Indole-3-carbinol and its N-alkoxy derivatives preferentially target ERα-positive breast cancer cells

Indole-3-carbinol (I3C) is a natural anti-carcinogenic compound found at high concentrations in Brassica vegetables. I3C was recently reported to inhibit neutrophil elastase (NE) activity, while consequently limiting the proteolytic processing of full length cyclin E into pro-tumorigenic low molecular weight cyclin E (LMW-E). In this study, we hypothesized that inhibition of NE activity and resultant LMW-E generation is critical to the anti-tumor effects of I3C. LMW-E was predominately expressed by ERα-negative breast cancer cell lines. However, ERα-positive cell lines demonstrated the greatest sensitivity to the anti-tumor effects of I3C and its more potent N-alkoxy derivatives. We found that I3C was incapable of inhibiting NE activity or the generation of LMW-E. Therefore, this pathway did not contribute to the anti-tumor activity of I3C. Gene expression analyzes identified ligand-activated aryl hydrocarbon receptor (AhR), which mediated sensitivity to the anti-tumor effects of I3C in ERα-positive MCF-7 cells. In this model system, the reactive oxygen species (ROS)-induced upregulation of ATF-3 and pro-apoptotic BH3-only proteins (e.g. NOXA) contributed to the sensitivity of ERα-positive breast cancer cells to the anti-tumor effects of I3C. Overexpression of ERα in MDA-MB-231 cells, which normally lack ERα expression, increased sensitivity to the anti-tumor effects of I3C, demonstrating a direct role for ERα in mediating the sensitivity of breast cancer cell lines to I3C. Our results suggest that ERα signaling amplified the pro-apoptotic effect of I3C-induced AhR signaling in luminal breast cancer cell lines, which was mediated in part through oxidative stress induced upregulation of ATF-3 and downstream BH3-only proteins.

吲哚-3-羧酸（I3C）是一种天然的抗肿瘤化合物，广泛存在于十字花科蔬菜中。
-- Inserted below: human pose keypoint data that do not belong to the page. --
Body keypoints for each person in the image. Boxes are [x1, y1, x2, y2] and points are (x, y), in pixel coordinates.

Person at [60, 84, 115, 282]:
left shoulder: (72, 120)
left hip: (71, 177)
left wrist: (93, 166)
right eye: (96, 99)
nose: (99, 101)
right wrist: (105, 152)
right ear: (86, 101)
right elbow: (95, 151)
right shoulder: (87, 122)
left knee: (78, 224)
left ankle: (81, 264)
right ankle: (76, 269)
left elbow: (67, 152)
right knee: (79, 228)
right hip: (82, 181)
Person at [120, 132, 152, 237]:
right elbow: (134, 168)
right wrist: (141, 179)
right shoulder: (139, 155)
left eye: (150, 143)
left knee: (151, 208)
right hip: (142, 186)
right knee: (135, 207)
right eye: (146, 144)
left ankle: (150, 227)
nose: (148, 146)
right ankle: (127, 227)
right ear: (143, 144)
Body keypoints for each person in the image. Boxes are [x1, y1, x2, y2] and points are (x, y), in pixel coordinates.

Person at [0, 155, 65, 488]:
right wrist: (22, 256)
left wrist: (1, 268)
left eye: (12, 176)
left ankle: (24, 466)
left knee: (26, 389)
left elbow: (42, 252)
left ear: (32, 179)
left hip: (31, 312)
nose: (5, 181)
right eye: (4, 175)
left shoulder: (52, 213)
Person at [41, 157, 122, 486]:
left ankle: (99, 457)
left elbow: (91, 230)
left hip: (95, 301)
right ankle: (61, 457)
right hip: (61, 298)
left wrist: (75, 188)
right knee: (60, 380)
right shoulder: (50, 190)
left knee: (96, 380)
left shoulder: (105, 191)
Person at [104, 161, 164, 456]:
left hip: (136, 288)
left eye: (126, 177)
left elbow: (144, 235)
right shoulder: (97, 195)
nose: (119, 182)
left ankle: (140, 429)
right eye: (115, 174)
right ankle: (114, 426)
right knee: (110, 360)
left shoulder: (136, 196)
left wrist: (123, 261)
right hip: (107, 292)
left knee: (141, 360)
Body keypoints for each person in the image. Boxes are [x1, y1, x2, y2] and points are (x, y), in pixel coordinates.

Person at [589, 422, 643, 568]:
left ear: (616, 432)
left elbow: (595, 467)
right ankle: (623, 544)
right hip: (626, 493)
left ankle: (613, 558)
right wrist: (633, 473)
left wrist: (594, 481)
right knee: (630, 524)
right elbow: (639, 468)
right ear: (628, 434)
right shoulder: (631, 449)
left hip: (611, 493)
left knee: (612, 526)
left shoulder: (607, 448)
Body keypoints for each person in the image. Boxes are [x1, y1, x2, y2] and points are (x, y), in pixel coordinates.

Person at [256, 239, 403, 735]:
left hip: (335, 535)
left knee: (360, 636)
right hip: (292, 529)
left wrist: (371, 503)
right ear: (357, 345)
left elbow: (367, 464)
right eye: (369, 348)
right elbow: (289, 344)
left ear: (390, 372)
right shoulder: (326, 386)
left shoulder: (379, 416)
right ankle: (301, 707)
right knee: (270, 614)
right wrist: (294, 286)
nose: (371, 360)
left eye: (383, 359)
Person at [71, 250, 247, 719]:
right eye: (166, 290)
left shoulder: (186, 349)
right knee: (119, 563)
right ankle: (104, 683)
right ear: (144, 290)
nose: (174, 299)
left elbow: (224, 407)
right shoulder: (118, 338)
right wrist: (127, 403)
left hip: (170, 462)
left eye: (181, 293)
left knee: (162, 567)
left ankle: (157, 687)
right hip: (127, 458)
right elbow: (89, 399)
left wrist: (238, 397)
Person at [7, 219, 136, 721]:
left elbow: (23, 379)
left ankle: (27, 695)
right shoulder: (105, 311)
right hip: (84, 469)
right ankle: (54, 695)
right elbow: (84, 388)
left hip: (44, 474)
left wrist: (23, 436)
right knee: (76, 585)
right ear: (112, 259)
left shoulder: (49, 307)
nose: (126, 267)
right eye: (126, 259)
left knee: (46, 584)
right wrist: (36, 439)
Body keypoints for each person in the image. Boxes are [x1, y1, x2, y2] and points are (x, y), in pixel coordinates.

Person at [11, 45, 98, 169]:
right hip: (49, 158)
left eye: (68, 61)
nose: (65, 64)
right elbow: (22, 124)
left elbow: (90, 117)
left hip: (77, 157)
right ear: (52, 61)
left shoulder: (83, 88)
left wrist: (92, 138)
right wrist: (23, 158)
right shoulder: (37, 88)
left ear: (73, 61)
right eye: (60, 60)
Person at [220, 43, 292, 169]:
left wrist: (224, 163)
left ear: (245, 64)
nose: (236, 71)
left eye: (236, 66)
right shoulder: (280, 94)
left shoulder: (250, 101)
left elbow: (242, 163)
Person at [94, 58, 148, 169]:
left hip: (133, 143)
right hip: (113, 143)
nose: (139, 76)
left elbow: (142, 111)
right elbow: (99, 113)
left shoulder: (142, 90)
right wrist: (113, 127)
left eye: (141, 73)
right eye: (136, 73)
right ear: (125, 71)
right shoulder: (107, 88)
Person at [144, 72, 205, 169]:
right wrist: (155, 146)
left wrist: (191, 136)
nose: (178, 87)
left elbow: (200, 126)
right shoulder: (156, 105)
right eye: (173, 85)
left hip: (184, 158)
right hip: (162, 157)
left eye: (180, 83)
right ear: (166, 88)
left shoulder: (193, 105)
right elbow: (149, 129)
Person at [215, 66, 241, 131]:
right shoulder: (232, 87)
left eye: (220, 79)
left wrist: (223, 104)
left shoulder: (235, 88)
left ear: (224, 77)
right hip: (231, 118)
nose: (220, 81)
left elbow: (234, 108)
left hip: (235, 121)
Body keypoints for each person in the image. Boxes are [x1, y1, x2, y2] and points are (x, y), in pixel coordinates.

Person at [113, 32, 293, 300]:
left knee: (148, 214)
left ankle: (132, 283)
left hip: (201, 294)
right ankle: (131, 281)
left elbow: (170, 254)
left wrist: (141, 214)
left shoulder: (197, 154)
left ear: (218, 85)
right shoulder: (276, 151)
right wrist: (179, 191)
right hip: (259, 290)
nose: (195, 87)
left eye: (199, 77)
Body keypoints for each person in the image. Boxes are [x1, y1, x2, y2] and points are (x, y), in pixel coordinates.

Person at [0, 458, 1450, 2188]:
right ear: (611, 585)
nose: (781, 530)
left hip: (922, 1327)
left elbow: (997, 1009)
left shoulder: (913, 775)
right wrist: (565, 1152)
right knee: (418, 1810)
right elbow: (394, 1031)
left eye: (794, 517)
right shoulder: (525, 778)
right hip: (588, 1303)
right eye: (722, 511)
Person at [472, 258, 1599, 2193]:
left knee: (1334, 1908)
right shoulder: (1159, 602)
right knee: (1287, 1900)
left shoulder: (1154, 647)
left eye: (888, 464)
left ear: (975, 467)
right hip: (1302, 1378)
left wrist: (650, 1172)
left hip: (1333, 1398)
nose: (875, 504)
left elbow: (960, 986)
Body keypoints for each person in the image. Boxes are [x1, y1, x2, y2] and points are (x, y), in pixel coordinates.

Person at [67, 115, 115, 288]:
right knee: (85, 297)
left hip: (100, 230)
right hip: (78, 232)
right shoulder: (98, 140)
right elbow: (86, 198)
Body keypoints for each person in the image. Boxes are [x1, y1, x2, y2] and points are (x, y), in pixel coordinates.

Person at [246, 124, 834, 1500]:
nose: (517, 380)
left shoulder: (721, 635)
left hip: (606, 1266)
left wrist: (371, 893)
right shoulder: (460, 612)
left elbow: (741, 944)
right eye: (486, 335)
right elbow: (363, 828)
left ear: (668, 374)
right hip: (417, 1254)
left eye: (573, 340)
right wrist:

近期研究表明，I3C能够抑制中性粒细胞弹性蛋白酶（NE）的活性，进而限制全长细胞周期蛋白E向促肿瘤低分子量细胞周期蛋白E（LMW-E）的蛋白水解加工。本研究中，我们假设NE活性的抑制及随之产生的LMW-E生成对于I3C的抗肿瘤效应至关重要。LMW-E主要由ERα阴性乳腺癌细胞系表达。然而，ERα阳性细胞系对I3C及其更强效的N-烷氧基衍生物的抗肿瘤效应最为敏感。我们发现I3C无法抑制NE活性或LMW-E的生成，因此，此途径并未对I3C的抗肿瘤活性做出贡献。基因表达分析鉴定出配体激活的芳烃受体（AhR），该受体介导了ERα阳性MCF-7细胞对I3C抗肿瘤效应的敏感性。在此模型系统中，活性氧（ROS）诱导的ATF-3和促凋亡BH3-only蛋白（例如NOXA）的上调，共同导致了ERα阳性乳腺癌细胞对I3C抗肿瘤效应的敏感性。在通常缺乏ERα表达的MDA-MB-231细胞中过表达ERα，增加了其对I3C抗肿瘤效应的敏感性，这表明ERα在调节乳腺癌细胞系对I3C的敏感性中发挥了直接作用。我们的结果表明，ERα信号放大了I3C诱导的AhR信号在管腔型乳腺癌细胞系中的促凋亡效应，部分是通过氧化应激诱导的ATF-3的上调和下游BH3-only蛋白的下游调节实现的。